[[ Data open ]]

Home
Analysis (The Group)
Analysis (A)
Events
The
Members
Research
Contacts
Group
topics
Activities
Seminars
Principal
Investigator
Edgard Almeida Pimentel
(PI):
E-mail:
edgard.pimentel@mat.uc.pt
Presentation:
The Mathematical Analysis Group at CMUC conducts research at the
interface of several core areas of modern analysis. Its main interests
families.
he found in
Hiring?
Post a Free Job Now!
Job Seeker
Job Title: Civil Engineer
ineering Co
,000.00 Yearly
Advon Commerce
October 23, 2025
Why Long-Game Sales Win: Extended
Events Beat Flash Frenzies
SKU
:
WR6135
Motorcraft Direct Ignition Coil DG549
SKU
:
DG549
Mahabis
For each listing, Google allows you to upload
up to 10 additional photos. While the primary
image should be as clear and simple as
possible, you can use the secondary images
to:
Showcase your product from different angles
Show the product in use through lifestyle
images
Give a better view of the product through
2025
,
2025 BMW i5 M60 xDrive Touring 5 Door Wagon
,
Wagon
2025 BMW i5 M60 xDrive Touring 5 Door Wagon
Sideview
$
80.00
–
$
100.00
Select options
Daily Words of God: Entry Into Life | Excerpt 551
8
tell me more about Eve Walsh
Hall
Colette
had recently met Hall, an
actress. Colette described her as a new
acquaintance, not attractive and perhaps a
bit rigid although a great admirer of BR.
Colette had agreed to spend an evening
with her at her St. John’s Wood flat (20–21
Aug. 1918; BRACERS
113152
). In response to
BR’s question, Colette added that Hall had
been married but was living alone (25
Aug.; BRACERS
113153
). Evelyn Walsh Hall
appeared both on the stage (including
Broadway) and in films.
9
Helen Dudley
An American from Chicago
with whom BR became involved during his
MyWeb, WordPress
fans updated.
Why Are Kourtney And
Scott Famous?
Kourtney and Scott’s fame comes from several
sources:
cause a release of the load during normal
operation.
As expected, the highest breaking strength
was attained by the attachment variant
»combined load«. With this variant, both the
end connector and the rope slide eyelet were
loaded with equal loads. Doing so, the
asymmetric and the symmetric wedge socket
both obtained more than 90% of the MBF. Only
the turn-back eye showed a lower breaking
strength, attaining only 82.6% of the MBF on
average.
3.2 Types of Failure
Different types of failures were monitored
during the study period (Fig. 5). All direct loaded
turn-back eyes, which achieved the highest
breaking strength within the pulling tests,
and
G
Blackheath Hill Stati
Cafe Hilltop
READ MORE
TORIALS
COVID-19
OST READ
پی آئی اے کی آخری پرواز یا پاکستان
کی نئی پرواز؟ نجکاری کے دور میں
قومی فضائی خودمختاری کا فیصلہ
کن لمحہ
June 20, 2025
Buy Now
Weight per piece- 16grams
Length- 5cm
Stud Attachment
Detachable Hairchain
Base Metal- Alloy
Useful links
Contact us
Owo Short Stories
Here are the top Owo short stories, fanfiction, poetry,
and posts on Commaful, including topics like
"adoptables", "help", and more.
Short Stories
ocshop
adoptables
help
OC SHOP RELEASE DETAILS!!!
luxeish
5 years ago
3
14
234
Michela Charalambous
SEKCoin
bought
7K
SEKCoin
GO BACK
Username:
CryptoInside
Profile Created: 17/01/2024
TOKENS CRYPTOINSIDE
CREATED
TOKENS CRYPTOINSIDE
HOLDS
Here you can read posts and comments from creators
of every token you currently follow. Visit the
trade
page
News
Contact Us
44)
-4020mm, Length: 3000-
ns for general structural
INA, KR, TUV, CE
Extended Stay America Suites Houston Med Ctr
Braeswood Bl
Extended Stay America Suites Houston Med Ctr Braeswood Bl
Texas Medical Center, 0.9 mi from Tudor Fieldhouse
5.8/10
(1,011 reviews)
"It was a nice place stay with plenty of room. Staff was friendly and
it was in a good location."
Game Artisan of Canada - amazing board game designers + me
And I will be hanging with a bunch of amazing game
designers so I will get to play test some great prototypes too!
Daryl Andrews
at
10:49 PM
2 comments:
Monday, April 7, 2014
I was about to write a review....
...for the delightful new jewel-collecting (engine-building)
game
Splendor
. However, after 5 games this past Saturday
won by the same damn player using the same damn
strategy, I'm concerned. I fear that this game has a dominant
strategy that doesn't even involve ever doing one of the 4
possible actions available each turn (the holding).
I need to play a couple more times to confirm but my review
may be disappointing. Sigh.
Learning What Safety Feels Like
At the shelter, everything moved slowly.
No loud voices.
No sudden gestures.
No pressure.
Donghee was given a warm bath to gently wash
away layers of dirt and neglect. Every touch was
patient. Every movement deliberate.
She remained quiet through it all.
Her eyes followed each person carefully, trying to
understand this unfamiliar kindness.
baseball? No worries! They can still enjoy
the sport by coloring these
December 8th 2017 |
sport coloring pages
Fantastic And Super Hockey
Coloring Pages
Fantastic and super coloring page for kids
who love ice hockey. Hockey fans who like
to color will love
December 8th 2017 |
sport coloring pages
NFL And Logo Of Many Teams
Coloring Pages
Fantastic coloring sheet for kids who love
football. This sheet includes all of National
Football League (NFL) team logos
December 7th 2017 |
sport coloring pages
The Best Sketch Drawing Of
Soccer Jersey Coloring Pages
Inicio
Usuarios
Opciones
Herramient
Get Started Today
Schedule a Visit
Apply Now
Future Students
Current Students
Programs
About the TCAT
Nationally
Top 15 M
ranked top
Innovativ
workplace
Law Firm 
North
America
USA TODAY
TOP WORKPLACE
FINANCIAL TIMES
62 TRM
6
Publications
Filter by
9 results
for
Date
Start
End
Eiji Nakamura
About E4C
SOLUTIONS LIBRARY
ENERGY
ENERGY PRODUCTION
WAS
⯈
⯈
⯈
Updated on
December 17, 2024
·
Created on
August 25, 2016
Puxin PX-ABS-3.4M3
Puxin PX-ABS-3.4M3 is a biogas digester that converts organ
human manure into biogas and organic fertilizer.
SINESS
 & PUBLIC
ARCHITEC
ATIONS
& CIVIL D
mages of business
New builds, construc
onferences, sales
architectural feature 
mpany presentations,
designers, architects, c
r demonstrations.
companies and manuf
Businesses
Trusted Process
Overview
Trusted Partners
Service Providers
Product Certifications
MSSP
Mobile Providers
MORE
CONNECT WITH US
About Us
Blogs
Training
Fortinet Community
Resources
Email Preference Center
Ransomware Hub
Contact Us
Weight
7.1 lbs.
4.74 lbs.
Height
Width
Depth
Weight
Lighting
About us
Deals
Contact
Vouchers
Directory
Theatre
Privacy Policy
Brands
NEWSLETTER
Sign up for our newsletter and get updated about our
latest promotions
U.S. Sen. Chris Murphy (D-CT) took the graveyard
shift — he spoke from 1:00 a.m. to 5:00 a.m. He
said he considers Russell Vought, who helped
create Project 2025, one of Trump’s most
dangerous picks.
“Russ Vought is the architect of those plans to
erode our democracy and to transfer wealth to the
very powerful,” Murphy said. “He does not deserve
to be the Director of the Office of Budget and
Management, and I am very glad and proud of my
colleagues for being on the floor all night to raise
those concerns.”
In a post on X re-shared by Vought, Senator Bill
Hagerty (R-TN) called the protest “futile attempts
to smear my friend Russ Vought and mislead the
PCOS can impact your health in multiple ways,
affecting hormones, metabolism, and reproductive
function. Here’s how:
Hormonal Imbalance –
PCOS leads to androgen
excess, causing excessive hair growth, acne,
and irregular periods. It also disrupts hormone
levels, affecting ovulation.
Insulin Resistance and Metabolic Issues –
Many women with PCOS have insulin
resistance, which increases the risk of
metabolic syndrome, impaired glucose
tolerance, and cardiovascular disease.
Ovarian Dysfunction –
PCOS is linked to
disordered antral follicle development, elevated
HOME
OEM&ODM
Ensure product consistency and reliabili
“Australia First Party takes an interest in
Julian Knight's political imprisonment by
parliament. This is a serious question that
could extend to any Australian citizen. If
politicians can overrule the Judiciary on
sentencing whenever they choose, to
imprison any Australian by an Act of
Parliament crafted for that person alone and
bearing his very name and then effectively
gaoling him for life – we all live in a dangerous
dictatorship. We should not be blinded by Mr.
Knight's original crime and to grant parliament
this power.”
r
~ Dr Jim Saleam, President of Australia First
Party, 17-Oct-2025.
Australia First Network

[[ Data closed ]]

**Your task**
Retype only the lines above between the line with "Game Artisan of" and the line with "won by the same", counting those two lines as well, and keep every character as it is.

**Exercise solution**
Game Artisan of Canada - amazing board game designers + me
And I will be hanging with a bunch of amazing game
designers so I will get to play test some great prototypes too!
Daryl Andrews
at
10:49 PM
2 comments:
Monday, April 7, 2014
I was about to write a review....
...for the delightful new jewel-collecting (engine-building)
game
Splendor
. However, after 5 games this past Saturday
won by the same damn player using the same damn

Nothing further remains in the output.